Where and When To Shop
I personally want to weep at the sight of a car-filled mall parking lot around the holidays. I can't deal with the crowds and the lines, the canned Christmas music, and the random flash mobs singing "Hallelujah" in the food court.
As Mikey Rox pointed out in his recent article on classy holiday decorating, purging your holiday decorations is even more important than collecting new ones. Rather than steadily accumulating more holiday-related junk every year, spend some time at the beginning of your decorating spree simply removing items from your collection.
When stocking up on new holiday decorations, it will behoove you to buy secondhand. Vintage stuff is so in right now that you can't go wrong looking for ornaments or tree skirts at stores like Value Village, The Salvation Army, or Goodwill. In my state of Washington, Goodwill has actually opened Christmas Shoppes in Tacoma and Spanaway. Secondhand stores and dollar stores are also the smartest places to stock up on other holiday supplies, like wrapping paper and ribbon.

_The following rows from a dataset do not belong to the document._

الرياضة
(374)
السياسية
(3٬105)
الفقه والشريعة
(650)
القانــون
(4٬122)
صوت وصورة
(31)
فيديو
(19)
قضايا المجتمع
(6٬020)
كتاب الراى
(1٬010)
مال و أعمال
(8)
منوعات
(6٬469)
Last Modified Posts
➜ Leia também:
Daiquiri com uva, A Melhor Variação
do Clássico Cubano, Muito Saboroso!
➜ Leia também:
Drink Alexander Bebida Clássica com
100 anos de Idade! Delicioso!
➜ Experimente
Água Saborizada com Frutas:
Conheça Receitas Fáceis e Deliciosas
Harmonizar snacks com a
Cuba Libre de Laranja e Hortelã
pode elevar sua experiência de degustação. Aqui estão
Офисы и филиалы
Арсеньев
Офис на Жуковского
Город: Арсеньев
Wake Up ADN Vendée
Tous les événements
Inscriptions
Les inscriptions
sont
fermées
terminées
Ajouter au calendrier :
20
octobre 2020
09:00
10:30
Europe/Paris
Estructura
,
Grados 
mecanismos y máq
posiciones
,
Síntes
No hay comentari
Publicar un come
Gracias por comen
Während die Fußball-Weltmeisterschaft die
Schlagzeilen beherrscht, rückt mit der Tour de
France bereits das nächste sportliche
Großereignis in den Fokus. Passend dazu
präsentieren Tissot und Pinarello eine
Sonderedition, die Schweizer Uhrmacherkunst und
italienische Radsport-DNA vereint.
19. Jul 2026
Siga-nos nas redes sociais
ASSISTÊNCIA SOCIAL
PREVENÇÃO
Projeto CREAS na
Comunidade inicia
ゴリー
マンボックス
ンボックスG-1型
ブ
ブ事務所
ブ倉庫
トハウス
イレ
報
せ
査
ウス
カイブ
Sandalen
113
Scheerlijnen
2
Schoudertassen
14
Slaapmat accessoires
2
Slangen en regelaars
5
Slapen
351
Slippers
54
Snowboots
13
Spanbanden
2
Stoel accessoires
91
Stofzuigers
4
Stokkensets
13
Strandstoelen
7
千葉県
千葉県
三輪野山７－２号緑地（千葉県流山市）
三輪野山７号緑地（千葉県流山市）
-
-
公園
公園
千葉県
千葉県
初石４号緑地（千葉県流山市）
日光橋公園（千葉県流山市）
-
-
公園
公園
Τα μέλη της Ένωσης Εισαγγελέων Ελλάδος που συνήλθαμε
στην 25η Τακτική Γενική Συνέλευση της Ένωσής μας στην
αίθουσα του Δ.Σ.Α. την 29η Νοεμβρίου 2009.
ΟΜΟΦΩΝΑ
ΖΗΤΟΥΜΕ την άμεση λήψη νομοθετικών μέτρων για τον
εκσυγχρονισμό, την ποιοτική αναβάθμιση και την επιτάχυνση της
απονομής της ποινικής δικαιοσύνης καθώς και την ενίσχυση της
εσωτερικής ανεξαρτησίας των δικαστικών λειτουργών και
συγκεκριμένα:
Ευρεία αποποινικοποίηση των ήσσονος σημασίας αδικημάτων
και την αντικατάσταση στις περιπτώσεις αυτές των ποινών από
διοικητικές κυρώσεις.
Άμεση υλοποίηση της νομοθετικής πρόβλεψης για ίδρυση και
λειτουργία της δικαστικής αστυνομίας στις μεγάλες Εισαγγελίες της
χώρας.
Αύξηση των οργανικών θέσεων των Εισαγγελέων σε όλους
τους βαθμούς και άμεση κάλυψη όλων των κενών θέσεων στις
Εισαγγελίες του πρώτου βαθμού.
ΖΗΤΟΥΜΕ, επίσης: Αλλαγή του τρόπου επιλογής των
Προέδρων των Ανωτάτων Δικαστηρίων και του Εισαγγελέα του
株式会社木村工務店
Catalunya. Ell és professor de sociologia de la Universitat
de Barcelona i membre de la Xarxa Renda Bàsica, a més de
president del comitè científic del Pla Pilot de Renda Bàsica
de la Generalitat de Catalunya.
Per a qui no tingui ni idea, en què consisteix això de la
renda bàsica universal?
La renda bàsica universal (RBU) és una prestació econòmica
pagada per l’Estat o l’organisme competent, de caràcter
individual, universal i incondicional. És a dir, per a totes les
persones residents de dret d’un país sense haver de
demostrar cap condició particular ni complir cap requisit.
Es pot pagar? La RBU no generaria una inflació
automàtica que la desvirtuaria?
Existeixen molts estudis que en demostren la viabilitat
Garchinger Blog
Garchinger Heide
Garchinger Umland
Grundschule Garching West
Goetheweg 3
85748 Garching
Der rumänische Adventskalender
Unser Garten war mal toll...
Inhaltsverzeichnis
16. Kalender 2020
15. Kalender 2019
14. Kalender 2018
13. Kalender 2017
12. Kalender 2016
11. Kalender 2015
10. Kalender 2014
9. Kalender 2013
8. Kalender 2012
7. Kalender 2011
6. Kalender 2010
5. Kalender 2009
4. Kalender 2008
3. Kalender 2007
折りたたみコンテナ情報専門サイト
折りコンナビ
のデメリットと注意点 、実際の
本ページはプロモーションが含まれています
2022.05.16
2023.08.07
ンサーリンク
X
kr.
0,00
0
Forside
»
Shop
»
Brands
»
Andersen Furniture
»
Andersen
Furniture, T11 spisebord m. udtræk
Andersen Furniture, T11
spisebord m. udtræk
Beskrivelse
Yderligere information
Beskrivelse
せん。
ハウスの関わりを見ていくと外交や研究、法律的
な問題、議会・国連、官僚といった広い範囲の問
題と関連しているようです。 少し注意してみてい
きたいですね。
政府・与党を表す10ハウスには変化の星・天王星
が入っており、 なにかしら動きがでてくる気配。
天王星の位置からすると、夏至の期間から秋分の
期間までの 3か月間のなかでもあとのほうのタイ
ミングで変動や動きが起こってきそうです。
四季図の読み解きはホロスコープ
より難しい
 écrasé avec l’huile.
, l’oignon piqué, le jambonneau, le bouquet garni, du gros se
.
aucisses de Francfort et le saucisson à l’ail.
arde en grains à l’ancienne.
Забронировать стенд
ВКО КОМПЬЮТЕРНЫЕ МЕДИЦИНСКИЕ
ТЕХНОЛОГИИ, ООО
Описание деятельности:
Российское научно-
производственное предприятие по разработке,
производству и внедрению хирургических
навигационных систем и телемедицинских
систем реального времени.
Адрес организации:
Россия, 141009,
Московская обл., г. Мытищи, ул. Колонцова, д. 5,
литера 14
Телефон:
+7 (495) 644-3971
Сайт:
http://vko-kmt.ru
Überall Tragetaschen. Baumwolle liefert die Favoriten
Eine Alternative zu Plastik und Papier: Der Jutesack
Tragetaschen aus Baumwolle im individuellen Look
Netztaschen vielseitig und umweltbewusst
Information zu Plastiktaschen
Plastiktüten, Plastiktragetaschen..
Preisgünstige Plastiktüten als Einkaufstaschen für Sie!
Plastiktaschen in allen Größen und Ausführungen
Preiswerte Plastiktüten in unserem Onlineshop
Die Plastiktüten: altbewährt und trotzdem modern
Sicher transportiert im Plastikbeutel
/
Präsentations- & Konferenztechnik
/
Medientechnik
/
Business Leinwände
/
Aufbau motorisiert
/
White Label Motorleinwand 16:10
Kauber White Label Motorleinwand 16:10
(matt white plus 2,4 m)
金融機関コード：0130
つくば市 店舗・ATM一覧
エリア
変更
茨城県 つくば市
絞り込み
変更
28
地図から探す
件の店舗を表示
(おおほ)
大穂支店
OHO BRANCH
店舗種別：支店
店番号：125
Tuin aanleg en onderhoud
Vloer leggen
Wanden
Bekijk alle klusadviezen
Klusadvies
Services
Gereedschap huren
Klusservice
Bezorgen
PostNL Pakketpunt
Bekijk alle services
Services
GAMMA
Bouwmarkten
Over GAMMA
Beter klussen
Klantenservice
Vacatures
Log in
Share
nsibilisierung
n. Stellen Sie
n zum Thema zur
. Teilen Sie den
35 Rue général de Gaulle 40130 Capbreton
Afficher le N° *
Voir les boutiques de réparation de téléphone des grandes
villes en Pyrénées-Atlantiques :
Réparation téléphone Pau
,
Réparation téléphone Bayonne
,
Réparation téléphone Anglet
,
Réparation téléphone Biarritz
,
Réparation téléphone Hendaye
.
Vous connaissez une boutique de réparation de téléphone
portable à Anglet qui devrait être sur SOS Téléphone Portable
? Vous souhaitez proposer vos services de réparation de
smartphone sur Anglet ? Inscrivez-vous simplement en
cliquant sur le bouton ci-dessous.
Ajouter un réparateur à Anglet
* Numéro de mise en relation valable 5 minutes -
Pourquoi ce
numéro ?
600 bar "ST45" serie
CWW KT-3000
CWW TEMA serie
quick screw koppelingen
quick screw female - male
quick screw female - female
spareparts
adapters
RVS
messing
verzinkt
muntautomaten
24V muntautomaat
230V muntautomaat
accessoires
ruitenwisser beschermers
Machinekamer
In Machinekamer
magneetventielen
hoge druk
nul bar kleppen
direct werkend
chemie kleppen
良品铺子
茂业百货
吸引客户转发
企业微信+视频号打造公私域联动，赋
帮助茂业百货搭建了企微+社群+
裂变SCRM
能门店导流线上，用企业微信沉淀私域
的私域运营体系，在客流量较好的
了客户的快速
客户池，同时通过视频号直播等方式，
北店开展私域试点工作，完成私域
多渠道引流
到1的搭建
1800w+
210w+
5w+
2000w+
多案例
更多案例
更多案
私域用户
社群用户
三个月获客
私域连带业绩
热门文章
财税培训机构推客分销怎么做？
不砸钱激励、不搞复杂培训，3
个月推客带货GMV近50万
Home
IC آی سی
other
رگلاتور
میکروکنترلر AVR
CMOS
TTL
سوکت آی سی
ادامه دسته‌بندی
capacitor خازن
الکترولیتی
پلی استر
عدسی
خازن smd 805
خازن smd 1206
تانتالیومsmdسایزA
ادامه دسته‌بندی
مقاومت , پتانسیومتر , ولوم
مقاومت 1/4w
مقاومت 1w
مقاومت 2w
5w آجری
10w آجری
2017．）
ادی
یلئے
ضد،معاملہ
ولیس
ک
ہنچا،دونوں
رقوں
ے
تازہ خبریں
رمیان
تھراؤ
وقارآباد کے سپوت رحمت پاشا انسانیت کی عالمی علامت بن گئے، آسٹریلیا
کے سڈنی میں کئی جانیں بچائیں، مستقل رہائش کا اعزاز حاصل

The sad truth is that the best Christmas shopping is to be had in the days and weeks after Christmas, when stores want to dump their leftover inventory and refresh their stock with bright red boxes of Valentine's candy. Shopping on Boxing Day is kind of an exercise in navigating chaos, but if you really want to snatch up leftover Christmas stuff at 75% off, it's your best bet. Remember, even if you don't get around to decorating this year, biding your time until you can buy 30 packs of tinsel for $5 can be worth it for next year.